Doane College, in partnership with Arts Are Basic, is pleased to host The Crossroads Project, a convergence of science, music, art and performance. Dr. Robert Davies, Physicist at Utah State University has established a collaboration with Purchase College Professor of Music Laura Kaminsky, National Geographic photographer Garth Lenz, the Fry Street Quartet, and painter Rebecca Allan to present an “ecosystem” performance of responses to climate change.  Dr. Davies’s goal is to extend his investigation beyond our direct impact on the earth’s climate, to explore ways that society might respond to environmental changes.

In tandem with performance of The Crossroads Project, Rall Gallery features Rebecca Allan’s exhibition Tondos from the Crossroads Project. The exhibition features large circular canvases and a series of smaller tondino "studies" on paper; the smaller works serve as a metaphor for how localized environmental events add, compound, and ultimately have profound global effects.  Allan has observed numerous watershed environments nationally and internationally.
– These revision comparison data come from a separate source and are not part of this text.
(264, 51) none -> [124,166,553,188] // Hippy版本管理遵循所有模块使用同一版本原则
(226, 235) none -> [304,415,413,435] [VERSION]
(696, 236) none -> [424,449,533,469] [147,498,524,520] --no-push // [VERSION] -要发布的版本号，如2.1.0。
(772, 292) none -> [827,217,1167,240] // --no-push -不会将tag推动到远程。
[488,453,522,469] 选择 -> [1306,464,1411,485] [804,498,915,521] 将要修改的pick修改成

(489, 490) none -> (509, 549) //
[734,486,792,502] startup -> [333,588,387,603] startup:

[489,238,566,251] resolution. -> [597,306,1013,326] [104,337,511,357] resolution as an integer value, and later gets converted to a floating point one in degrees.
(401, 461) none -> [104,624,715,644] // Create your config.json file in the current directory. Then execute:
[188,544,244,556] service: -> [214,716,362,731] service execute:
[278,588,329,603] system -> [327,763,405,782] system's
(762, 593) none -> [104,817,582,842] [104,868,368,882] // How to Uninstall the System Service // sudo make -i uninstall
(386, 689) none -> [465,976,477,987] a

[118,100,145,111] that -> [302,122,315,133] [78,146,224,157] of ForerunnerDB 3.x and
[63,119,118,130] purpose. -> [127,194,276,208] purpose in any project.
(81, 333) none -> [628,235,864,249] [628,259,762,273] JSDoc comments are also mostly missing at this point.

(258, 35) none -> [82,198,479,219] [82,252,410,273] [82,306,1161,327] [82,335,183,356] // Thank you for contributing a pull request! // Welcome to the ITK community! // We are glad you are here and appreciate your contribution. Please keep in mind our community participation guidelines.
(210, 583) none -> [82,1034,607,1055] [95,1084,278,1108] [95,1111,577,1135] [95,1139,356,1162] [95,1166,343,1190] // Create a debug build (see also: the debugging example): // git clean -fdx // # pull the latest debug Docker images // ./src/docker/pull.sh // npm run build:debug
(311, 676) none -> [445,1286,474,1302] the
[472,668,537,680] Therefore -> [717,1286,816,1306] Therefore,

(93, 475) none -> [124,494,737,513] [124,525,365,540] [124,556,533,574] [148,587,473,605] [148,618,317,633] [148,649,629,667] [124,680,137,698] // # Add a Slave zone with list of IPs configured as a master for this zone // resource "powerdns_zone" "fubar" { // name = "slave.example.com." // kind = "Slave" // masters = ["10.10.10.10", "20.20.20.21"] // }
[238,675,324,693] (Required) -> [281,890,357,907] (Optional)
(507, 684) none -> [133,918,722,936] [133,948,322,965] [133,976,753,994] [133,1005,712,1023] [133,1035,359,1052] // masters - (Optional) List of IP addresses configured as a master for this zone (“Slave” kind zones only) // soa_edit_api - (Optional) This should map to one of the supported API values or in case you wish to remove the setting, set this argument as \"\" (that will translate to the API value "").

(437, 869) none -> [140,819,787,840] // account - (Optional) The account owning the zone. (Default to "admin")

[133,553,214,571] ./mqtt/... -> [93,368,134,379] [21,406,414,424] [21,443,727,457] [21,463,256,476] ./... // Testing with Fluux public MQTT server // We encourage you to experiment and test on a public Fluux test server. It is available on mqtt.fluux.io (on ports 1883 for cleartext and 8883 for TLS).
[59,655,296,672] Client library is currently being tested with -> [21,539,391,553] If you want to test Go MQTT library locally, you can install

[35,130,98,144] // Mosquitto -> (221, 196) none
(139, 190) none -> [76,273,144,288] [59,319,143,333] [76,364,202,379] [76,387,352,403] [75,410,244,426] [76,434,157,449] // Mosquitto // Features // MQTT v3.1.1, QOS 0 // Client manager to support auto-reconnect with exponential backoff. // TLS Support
The artist uses her experiential research, along with a deep curiosity about science and environmental forces, to drive her painterly abstractions. On Allan's layered and very physical surfaces, paint is pushed, peeled, and washed away, mimicking environmental and geologic forces like soil erosion, tectonic shift, and glacial melting. Allan states that although her compositions are "grounded in the visible world, [her] paintings are sensual inventions that conflate real and conjured experiences.“  Curiously, the most abstracted facets of the paintings--seemingly untethered paint blobs scraped from a palette--explicitly connect us to the urgent realities of fragile ecosystems. By linking us to our sense of touch through abrasion, overlapping and slippery surfaces, Allan presents space beyond the statistics and grand scale that overwhelm our relationship to climate change. The artist's material process pulls us into the tactile realities of these shifting environments, making our responsibility for their current state and ongoing care undeniably apparent.​​​​​​​
About the Artist

Rebecca Allan is a New York-based visual artist known for her richly layered and chromatically nuanced abstract paintings. Her work investigates watershed environments of the Northeast, Pacific Northwest, New Mexico, the Gulf Coast, Lebanon, France, and Norway, and is inspired by her interest in landscape ecology, botany, and geology.  Exhibiting nationally and abroad for more than 25 years, Allan’s most recent solo exhibitions were presented at Ringling College of Art + Design/Longboat Key Center for the Arts, Seattle Art Museum (SAM) Gallery, and 2/20 Gallery in New York City. She has been a Fellow at the Hermitage Artists Retreat, Centrum Foundation, Virginia Center for the Creative Arts, and Dorland Mountain Art Colony. Allan is also the Head of Education at the Bard Graduate Center for Studies in the Decorative Arts, Design History, and Material Culture in New York City.